*** Opening EXCERPT PROVIDED ***
Carr’s actions build on his deep understanding of communications law, FCC policies and how to leverage them. He is a longtime FCC insider who served as the agency’s general counsel at the beginning of Trump’s first presidency. He was elevated to one of the five FCC commissioner positions in 2017 under then-FCC Chairman Ajit Pai.
For much of his time as a commissioner, Carr flew under the pop-culture radar, leading projects related to 5G infrastructure and blue-collar communications workers. He often donned reflective vests and hard hats, joining work crews on job sites and sometimes scaling broadcast and mobile towers with them.
But during the previous administration of President Joe Biden, Carr increased his profile and aligned himself more loudly with Trump’s agenda, decrying perceived conservative censorship on social media platforms – an ecosystem that the FCC has no regulatory control over. Carr authored a chapter of Project 2025, the conservative policy blueprint for a second Trump presidency steered by the powerful Federalist Society, which aimed to reshape the federal government and consolidate executive power in favor of far-right policies.
“Watching him through the minority role at the commission is like watching the education of Brendan Carr,” said Nathan Leamer, a former Carr colleague at the FCC. During that time, Leamer said, he saw Carr “evolve and understand what levers were at his disposal,” wielding an increasingly active presence on the social media platform X.
Since Carr began leading the FCC in January, he has continued pulling from that playbook, making his priorities known and leaving the door open for companies to take steps to please him. He has focused on rooting out diversity, equity and inclusion efforts at communications companies, publicly stating that any merger approvals are contingent on the cancellation of such policies.
Companies including T-Mobile US Inc and Verizon Communications Inc have had to make to make concessions as they lobbied for approval for acquisitions.
*** Closing EXCERPT PROVIDED ***
--- WHAT TO WORK ON ---
1. In the passage on Brendan Carr, copy the words from "Carr’s actions build" to "towers with them." without changes.
2. Answer these about the passage on Brendan Carr:
(a) In what year was Carr elevated to one of the five FCC commissioner positions?
(b) Who compared watching Carr in the minority role to "watching the education of Brendan Carr"?
(c) In what month did Carr begin leading the FCC?
*** Opening RECORDS SUPPLIED ***
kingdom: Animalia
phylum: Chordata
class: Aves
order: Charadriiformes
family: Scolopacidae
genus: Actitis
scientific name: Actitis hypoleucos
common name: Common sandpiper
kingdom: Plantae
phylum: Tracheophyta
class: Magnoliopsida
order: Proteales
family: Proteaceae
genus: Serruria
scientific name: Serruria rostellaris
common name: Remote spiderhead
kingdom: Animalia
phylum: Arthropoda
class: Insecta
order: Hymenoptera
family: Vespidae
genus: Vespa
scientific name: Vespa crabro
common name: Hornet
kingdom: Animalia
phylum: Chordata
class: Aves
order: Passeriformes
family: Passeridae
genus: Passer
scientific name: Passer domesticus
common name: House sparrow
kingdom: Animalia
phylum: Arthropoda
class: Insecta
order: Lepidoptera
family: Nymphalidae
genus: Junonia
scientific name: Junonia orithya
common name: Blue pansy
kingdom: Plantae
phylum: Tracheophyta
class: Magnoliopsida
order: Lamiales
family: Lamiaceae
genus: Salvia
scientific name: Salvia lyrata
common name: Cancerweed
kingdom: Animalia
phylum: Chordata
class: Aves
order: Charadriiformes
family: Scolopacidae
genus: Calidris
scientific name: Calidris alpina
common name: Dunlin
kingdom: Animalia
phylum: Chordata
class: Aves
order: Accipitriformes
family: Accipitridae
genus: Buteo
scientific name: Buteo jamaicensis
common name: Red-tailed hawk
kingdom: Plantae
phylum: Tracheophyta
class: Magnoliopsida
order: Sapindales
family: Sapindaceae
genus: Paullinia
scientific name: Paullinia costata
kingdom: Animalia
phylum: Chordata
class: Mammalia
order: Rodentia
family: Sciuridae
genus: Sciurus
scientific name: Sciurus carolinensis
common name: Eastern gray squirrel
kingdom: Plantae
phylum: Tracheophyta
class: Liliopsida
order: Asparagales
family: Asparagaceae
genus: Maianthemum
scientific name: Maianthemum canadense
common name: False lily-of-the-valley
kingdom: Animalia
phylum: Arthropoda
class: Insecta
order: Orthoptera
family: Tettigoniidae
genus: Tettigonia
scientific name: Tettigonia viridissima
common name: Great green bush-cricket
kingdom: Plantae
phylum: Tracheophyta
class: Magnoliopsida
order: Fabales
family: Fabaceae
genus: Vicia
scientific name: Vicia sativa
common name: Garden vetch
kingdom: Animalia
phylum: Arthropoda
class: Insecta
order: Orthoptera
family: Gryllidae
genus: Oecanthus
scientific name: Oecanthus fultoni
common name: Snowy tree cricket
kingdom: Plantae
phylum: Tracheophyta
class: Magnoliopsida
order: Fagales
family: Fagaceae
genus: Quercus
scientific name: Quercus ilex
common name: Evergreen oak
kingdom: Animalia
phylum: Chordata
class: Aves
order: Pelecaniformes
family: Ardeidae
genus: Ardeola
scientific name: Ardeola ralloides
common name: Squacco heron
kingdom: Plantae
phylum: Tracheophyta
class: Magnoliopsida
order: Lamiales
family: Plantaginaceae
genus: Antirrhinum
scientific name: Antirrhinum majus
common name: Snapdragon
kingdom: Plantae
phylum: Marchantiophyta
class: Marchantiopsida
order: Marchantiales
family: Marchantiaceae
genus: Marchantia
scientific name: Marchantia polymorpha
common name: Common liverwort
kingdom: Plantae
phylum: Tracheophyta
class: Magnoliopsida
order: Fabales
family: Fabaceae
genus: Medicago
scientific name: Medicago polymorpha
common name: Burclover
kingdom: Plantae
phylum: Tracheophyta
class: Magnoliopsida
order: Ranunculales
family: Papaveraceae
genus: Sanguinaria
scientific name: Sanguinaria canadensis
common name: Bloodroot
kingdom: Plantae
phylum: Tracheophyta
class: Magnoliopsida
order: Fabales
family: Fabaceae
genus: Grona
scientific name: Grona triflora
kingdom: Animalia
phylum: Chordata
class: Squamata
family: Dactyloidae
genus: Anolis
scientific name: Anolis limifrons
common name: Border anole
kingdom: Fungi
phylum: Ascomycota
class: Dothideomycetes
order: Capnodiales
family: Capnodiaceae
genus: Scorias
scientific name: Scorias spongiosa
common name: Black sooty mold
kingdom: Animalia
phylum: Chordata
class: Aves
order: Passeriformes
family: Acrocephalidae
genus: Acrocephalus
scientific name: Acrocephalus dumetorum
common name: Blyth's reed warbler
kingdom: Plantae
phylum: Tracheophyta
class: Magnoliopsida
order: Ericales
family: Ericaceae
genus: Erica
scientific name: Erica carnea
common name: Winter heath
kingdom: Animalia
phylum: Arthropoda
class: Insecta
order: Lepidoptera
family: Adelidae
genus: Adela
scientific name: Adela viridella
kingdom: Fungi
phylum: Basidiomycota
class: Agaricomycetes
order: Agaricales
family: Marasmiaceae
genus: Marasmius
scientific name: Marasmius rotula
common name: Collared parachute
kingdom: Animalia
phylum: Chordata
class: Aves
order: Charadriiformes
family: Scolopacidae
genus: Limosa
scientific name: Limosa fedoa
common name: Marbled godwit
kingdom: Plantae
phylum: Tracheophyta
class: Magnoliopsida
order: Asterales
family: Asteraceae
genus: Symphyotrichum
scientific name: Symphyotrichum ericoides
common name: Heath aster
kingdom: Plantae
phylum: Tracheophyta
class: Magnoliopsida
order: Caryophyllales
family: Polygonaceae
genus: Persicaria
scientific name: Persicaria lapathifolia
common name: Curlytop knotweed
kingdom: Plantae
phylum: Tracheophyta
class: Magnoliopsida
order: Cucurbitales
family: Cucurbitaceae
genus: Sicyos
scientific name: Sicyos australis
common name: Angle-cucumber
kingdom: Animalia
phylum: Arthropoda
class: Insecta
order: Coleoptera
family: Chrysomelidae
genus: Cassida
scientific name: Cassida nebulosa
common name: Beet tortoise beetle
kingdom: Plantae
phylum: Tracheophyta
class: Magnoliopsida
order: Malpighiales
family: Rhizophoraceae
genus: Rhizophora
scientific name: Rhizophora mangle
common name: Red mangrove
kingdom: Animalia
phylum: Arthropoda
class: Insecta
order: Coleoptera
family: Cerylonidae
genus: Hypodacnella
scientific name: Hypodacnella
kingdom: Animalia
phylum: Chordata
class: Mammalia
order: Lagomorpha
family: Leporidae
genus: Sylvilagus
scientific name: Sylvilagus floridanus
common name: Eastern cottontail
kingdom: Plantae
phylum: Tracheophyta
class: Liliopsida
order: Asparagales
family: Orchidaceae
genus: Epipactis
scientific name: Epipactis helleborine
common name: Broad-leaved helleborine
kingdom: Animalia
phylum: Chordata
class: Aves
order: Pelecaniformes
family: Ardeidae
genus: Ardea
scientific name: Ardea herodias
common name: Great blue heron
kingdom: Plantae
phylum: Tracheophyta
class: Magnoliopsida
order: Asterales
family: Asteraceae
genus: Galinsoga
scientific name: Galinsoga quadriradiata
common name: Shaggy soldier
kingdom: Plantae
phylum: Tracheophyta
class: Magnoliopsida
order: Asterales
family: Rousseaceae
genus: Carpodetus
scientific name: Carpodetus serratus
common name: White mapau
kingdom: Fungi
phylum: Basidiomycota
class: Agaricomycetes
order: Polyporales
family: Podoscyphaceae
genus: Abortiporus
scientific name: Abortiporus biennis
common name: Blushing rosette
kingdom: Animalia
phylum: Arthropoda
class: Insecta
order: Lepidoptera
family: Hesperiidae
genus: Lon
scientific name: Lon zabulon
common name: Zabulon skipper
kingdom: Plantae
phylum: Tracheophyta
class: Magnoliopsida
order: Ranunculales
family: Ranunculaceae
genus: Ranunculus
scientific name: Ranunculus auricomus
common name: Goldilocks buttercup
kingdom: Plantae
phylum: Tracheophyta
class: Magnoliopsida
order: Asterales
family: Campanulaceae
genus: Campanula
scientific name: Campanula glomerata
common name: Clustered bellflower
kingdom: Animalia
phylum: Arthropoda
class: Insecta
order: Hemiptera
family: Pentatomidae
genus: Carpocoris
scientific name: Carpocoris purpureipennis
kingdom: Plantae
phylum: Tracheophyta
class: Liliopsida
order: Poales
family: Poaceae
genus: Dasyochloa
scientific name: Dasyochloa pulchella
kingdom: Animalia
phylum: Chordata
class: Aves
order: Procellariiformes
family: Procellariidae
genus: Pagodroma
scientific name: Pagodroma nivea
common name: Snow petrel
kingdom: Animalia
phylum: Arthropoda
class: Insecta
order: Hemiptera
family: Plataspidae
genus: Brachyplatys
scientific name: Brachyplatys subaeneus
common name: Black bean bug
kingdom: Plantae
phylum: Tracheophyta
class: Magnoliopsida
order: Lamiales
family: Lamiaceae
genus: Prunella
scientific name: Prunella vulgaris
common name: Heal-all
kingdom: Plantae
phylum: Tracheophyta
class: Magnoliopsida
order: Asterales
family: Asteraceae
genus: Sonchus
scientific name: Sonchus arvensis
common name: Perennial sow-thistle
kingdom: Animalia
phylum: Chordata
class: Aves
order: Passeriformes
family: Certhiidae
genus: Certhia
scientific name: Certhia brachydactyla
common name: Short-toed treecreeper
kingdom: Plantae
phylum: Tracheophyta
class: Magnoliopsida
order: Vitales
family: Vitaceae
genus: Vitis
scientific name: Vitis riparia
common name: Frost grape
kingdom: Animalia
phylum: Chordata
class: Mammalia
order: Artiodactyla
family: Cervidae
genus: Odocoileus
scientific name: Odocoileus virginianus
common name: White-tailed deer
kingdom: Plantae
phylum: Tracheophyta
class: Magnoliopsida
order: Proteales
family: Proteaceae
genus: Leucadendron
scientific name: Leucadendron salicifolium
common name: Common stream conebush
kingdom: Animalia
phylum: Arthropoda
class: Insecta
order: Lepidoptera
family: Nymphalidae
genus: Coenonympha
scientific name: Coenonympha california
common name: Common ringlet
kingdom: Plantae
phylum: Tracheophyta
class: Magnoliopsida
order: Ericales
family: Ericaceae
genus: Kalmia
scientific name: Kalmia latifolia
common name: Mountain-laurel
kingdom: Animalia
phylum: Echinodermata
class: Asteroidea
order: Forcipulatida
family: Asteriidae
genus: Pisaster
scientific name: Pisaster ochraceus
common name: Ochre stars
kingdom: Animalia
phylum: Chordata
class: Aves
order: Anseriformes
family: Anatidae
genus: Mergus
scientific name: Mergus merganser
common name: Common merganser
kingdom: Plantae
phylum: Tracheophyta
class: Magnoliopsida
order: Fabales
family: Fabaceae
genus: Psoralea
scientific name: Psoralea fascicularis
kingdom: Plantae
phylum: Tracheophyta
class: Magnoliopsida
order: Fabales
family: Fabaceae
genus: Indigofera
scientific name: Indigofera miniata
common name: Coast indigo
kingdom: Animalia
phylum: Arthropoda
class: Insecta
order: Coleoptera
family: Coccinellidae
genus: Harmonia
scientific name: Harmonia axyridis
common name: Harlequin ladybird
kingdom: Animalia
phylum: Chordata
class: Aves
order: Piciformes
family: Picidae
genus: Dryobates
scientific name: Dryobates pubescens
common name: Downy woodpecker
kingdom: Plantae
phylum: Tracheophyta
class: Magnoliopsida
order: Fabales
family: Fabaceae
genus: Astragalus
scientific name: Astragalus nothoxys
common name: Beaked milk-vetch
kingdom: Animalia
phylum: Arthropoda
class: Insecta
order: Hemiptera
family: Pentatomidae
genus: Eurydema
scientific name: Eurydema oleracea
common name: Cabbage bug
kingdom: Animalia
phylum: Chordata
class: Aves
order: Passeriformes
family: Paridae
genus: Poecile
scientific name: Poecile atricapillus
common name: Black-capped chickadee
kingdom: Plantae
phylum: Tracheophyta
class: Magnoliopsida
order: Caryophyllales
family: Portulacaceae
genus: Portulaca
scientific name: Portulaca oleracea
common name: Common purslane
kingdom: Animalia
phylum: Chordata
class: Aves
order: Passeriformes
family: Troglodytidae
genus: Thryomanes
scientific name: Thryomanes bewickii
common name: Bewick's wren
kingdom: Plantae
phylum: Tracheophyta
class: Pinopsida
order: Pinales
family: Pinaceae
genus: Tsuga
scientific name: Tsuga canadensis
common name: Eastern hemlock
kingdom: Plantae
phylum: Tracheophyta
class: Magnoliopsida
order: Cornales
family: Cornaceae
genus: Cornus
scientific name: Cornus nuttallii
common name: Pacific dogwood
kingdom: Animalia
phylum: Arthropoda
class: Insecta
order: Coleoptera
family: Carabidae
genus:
*** Closing RECORDS SUPPLIED ***
--- ANSWERS FOR EACH ITEM ---
1.
Carr’s actions build on his deep understanding of communications law, FCC policies and how to leverage them. He is a longtime FCC insider who served as the agency’s general counsel at the beginning of Trump’s first presidency. He was elevated to one of the five FCC commissioner positions in 2017 under then-FCC Chairman Ajit Pai.
For much of his time as a commissioner, Carr flew under the pop-culture radar, leading projects related to 5G infrastructure and blue-collar communications workers. He often donned reflective vests and hard hats, joining work crews on job sites and sometimes scaling broadcast and mobile towers with them.

2.
(a) 2017
(b) Nathan Leamer, a former Carr colleague at the FCC
(c) January